R – How to prevent XML::XPath from fetching a DTD while processing an XML file

dtdperlxml

My XML (a.xhtml) starts like this

<!DOCTYPE html PUBLIC "-//W3C//DTD XHTML 1.0 Transitional//EN"
  "http://www.w3.org/TR/xhtml1/DTD/xhtml1-transitional.dtd">
...

My code starts like this

use XML::XPath;

use XML::XPath::XMLParser;

my $xp = XML::XPath->new(filename => "a.xhtml");

my $nodeset = $xp->find('/html/body//table'); 

It's very slow, and it turns out that it spends a lot of time getting the DTD (http://www.w3.org/TR/xhtml1/DTD/xhtml1-transitional.dtd).

Is there a way to explicitly declare an HTTP proxy server in the Perl XML:: family?

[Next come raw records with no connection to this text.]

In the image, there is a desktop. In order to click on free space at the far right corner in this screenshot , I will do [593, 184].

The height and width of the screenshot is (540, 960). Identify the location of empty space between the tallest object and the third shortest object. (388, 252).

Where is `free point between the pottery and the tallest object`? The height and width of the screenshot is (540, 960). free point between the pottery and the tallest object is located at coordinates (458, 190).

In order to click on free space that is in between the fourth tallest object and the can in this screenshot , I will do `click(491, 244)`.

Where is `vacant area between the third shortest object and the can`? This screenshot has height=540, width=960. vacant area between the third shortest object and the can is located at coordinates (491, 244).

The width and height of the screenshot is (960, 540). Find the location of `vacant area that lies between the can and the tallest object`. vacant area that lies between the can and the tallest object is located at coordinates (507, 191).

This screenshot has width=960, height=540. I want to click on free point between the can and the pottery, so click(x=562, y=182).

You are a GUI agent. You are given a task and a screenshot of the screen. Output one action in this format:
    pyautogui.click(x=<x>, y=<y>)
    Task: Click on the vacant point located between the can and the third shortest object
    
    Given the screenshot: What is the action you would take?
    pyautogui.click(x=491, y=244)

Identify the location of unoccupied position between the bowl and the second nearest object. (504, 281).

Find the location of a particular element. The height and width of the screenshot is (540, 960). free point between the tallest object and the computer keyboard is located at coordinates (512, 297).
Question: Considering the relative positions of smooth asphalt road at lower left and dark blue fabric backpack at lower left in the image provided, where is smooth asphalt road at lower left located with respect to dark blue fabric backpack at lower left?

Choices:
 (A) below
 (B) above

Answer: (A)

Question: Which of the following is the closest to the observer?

I hate to modify the original a.xhtml document like having a local copy of the DTD.

Best Answer

XML::XPath is based on XML::Parser. There is an option in XML::Parser to NOT use LWP to resolve external entities (such as DTDs). And XML::XPath lets you pass an XML::Parser objetc, to use as the parser.

So you can write this:

my $p = XML::Parser->new( NoLWP => 1);
my $xp= XML::XPath->new( parser => $p, filename => "a.xhtml");

Note that in this case you will loose all entities except numerical ones and the default ones (>, <, &, ' and "). The parser will not complain, but they will disappear silently (try including &alpha; in the table and printing it for example).

As a matter of fact you probably should not use XML::XPath, which is not actively maintained.

Try XML::LibXML, if you have no problem with installing libxml2, its interface is very similar to XML::XPath as they both implement the DOM. XML::LibXML is also much more powerful than XML::XPath, and faster to boot. If you want an expat/XML::Parser based module, they you might want to have a look at XML::Twig (that's blatant self-promotion as I am the author of the module, sorry). Also for HTML/dodgy XHTML, you can use HTML::TreeBuilder, which, with the addition of HTML::TreeBuilder::XPath (also by me), supports XPath.